Yes you only need the go box if you are going on the motorways and are over 3.5t
Des


----------



## bigtree (Feb 3, 2007)

Well Orville was in the beauty parlour for 3 days and what a job the guys at Marktschorgast did,he looks brand new with new decals and all his blemishes removed.Had to visit a local Merc. dealer on Friday as one of the rear brakes was binding due to corrosion,so started heading south on Saturday.Visited Der Freistaat @ Sulzemoos on Saturday and drooled over a Concorde Charisma III 850,was offered a great discount price as well.Stayed on their stellplatze overnight and left for another on the old Brenner pass road but both of my sat-nav's decided on different directions,so picked one,and guess what it was the wrong one.It sent me up a tiny road past the ski jump at Innsbruck,luckily enough there was abig bus in front of me so no panic.Because of this I ignored them when they tried to send me off in another direction than where I thought my next stop was,so suddenly here I was in Italy.Pressed on to a campsite I had been to before at Lana only to find it was full of Germans,seem's they are on holiday again.So decided to press on to Garda and Camping Butterfly,guess what full as well,headed along the coast to another site and spotted a sosta sign short of Sirmione.So here i'am for one night only,20 euro for a carpark,no thanks. :x


----------



## aldra (Jul 2, 2009)

we loved Italy 

Enjoy

Aldra


----------



## bigtree (Feb 3, 2007)

I would too if would stop raining.


----------



## bigtree (Feb 3, 2007)

Went to camping San Francesco for 3 nights,not the best site but needs must.Had a great weekend at Mugello MotoGP plus god camping at Mugello verde,long story but my neighbours left a 20l keg of beer with a good few pints left in it,hic.Went to La Futa camping so that I could ride the pass as it has been said the this is where Ducati test their bikes,the campsite is a the top of the pass,so it's downhill either way.Good riding apart from the state of the road,won't complain about British roads ever again.After trying to find Parco Storico di Monte Sole I gave up and headed for a Sosta in Bord Atlas to find that the access roads were restricted to vehicles of 2.2m width,so here i'am at Baia Verde after a recommendation from Russel of the good ship lollypop. :lol:


----------



## 1302 (Apr 4, 2006)

Its a shame you left Forges Les Eaux as you could have popped in their office to confirm that we did pay for three nights last year and not two and to stop sending us letters demanding that we owe then £6 ish

I;m not hard up enough to diddle someone out of a few quid.
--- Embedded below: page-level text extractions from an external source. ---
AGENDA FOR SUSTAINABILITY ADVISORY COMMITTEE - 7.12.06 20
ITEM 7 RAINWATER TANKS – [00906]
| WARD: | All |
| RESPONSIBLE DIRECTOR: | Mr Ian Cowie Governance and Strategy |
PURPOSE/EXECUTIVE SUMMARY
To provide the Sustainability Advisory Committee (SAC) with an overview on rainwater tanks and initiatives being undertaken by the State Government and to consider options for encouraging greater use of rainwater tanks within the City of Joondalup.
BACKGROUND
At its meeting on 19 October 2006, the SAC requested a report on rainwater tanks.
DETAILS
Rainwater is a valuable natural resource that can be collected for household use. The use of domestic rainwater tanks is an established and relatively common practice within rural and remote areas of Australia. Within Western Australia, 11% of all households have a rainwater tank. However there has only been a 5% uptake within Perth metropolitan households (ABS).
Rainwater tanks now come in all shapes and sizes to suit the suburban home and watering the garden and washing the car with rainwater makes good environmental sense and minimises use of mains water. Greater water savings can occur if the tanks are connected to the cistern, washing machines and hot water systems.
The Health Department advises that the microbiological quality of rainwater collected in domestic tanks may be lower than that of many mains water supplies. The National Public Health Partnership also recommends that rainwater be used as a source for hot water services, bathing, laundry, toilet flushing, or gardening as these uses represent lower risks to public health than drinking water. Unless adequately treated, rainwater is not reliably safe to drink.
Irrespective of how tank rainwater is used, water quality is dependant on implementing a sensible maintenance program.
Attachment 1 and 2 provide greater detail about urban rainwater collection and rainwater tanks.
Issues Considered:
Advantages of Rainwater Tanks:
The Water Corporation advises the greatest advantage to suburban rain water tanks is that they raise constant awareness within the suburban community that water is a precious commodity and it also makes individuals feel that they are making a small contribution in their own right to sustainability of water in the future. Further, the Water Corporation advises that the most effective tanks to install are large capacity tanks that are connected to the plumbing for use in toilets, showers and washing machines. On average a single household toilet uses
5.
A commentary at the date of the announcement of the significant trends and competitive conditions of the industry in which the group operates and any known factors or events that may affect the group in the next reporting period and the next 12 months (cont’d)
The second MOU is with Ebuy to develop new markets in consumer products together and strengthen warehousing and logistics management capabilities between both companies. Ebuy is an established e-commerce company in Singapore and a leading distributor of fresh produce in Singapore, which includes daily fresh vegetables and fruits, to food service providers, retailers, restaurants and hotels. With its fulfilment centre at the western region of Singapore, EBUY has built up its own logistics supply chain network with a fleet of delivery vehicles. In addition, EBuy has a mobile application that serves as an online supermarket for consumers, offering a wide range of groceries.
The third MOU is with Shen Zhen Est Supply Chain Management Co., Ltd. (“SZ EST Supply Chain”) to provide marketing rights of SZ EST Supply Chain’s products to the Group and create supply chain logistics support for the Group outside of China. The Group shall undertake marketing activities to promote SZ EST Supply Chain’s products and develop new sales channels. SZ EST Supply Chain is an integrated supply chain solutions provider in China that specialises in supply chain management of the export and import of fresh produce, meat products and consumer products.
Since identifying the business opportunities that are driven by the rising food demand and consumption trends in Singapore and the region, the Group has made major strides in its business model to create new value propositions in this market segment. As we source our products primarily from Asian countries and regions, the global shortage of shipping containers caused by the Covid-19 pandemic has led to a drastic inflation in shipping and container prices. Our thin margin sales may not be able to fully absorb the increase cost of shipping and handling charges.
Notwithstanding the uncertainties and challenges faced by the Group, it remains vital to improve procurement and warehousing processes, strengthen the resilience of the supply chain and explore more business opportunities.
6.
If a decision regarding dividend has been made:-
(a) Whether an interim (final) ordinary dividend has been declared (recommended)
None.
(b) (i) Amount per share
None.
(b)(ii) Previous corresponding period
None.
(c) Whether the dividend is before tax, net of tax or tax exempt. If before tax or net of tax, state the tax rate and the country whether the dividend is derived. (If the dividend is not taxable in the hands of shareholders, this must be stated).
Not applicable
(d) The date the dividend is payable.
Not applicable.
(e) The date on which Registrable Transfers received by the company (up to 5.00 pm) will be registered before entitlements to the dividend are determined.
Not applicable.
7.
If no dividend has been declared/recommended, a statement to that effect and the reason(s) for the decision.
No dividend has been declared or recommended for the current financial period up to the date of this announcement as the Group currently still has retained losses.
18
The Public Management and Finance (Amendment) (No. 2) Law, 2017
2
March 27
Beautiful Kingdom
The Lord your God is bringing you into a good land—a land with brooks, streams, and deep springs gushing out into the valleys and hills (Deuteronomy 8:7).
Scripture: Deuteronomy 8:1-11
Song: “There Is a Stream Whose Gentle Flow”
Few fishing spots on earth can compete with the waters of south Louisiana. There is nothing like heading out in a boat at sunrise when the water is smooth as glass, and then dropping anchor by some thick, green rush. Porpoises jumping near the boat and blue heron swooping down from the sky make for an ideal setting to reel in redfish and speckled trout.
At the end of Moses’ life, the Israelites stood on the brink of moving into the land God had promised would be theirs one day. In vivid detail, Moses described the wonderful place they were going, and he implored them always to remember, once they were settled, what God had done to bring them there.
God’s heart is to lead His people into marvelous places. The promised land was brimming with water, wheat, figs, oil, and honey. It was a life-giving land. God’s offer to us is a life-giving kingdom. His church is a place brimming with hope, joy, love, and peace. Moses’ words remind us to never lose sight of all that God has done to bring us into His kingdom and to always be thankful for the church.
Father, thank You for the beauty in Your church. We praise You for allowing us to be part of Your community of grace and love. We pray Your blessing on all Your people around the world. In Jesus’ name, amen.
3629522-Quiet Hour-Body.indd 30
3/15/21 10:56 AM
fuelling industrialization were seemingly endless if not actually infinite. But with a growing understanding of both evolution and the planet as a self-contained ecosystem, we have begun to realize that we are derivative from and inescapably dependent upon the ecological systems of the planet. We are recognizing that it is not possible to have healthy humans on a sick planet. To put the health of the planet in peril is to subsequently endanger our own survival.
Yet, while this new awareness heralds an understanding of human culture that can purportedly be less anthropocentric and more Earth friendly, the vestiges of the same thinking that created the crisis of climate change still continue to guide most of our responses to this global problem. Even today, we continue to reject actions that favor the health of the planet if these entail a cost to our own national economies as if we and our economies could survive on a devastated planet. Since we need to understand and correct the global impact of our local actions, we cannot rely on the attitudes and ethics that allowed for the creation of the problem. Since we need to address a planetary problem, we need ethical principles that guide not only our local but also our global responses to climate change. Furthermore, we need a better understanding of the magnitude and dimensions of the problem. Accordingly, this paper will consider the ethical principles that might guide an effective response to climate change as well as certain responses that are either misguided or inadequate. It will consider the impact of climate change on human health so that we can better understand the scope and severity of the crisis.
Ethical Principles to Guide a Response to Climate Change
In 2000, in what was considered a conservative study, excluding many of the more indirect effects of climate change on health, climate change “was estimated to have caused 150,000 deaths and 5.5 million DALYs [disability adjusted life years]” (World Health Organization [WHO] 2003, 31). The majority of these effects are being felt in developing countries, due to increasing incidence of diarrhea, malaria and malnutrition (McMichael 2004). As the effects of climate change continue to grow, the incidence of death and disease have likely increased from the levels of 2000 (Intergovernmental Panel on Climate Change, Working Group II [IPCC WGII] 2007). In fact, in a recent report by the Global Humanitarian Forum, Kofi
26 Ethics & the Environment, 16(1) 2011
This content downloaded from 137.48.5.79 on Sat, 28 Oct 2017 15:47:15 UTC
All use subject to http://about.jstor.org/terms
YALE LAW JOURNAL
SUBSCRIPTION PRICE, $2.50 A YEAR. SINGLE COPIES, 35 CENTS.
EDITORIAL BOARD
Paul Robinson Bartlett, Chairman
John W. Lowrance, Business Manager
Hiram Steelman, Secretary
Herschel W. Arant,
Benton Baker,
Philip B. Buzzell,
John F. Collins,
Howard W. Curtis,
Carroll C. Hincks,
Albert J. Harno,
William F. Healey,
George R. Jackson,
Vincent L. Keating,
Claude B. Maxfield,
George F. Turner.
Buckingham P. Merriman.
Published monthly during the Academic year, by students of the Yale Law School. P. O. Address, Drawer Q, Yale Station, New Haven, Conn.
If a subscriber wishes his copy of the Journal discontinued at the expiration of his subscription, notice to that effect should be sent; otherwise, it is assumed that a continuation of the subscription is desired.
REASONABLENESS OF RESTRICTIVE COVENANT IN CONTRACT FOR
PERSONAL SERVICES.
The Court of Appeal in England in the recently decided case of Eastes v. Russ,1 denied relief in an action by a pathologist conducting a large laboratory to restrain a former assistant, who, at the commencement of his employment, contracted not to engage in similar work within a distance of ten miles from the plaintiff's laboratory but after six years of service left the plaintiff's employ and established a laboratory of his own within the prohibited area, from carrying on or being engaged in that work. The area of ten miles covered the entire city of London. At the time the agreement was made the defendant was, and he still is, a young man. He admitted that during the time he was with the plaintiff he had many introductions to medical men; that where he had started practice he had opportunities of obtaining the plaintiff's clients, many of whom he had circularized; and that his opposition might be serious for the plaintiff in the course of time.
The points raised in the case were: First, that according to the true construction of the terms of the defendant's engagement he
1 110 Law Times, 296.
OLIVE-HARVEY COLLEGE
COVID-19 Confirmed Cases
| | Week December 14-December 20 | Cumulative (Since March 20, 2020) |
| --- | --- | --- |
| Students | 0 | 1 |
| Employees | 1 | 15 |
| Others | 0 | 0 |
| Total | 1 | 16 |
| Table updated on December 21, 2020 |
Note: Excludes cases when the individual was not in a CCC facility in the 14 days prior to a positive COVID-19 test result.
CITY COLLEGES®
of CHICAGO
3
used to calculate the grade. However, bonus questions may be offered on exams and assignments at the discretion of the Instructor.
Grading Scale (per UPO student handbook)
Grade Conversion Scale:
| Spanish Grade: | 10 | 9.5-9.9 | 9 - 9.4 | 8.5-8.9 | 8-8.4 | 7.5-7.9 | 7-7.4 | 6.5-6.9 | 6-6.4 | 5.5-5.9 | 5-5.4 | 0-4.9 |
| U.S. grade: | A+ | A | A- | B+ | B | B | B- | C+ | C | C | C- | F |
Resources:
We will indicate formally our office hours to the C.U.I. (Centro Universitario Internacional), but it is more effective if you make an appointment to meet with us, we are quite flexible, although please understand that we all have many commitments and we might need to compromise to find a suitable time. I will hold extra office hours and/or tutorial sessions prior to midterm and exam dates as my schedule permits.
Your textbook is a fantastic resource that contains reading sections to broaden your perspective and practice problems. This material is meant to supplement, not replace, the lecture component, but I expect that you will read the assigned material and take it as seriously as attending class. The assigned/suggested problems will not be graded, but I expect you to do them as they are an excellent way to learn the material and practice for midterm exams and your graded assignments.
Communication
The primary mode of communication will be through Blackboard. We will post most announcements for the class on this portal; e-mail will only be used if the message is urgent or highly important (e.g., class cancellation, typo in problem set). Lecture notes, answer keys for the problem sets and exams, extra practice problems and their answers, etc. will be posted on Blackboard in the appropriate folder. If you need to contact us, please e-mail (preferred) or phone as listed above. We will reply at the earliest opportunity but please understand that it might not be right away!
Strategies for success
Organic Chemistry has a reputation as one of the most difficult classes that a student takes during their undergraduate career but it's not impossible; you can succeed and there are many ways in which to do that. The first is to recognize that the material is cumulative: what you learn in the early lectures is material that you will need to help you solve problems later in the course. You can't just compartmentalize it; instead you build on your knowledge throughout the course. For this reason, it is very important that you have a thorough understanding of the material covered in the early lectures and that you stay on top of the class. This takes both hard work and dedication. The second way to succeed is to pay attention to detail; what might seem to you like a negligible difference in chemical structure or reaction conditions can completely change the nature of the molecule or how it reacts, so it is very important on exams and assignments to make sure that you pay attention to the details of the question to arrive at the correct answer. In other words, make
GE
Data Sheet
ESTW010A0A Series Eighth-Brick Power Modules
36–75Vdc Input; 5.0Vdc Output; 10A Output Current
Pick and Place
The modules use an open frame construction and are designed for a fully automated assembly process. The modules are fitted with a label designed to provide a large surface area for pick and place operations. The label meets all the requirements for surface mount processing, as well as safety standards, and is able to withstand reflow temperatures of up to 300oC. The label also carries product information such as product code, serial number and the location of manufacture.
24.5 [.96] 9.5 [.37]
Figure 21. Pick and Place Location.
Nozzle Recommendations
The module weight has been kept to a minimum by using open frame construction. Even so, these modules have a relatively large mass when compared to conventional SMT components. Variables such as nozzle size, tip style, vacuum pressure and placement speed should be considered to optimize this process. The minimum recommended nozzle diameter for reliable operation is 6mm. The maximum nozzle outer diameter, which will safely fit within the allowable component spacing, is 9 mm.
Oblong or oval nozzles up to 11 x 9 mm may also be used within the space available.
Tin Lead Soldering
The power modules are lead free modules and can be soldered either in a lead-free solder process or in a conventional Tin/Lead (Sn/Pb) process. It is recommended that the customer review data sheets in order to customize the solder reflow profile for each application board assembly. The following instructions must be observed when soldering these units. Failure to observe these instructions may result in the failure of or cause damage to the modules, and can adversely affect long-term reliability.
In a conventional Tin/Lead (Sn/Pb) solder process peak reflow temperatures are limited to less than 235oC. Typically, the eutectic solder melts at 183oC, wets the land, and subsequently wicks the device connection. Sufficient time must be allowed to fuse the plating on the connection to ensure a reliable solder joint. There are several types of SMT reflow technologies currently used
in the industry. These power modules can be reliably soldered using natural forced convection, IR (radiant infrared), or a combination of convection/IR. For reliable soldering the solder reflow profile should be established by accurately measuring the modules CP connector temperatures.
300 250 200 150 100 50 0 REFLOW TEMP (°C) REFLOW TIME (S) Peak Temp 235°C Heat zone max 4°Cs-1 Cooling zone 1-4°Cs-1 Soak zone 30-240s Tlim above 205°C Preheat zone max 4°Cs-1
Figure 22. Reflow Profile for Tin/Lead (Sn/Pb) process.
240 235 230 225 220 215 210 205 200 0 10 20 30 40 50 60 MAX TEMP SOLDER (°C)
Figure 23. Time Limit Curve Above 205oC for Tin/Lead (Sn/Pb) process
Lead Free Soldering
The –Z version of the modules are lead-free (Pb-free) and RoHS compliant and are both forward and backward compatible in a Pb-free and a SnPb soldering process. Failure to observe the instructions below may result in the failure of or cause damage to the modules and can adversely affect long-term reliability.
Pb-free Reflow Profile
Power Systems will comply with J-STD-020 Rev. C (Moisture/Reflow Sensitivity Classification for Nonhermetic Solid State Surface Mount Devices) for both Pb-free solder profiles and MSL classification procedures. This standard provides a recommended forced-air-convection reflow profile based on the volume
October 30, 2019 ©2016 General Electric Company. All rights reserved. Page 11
We enjoyed our stay there and as our second night ever on an Aire is was all a bit daunting.

Enjoy your trip


----------



## bigtree (Feb 3, 2007)

I had no sooner arrived at Baia Verde when I bumped into 2 couples that were beside me at San Francesco,so had a great night catching up with them.Good thunderstorm during the night but it's now sunny and warm.


----------



## bigtree (Feb 3, 2007)

What should have been an easy drive from Garda to Pula turned into a bl***y disaster thanks to poor road signs and 2 sat-navs sending me up a mountain road instead of straight onto the motorway after the border crossing in Croatia.Sat at Camping Diana now,pleasant site in the ACSI guide.


----------



## simandme (Jan 11, 2011)

We've all been there..

though, in my case I was on the autoroute to Spain, instead of the minor road out of the town.  
Luckily my passenger took it in her stride. We eventually got off, before we had crossed the border. :lol: :lol: 

Enjoy your day of rest - sounds like you have earnt it! 8)


----------



## bigtree (Feb 3, 2007)

Yes thanks,it's a very relaxing site here and a pleasant breeze compared to the humidity at Lake Garda.


----------



## bigtree (Feb 3, 2007)

Quick post, back home and working on our latest rental property.Had a great trip but needs must,gotta get the money flowing for the next trip.Was working in the garden yesterday and a girl appeared asking if i was renting it,deal done,no need to advertise.


----------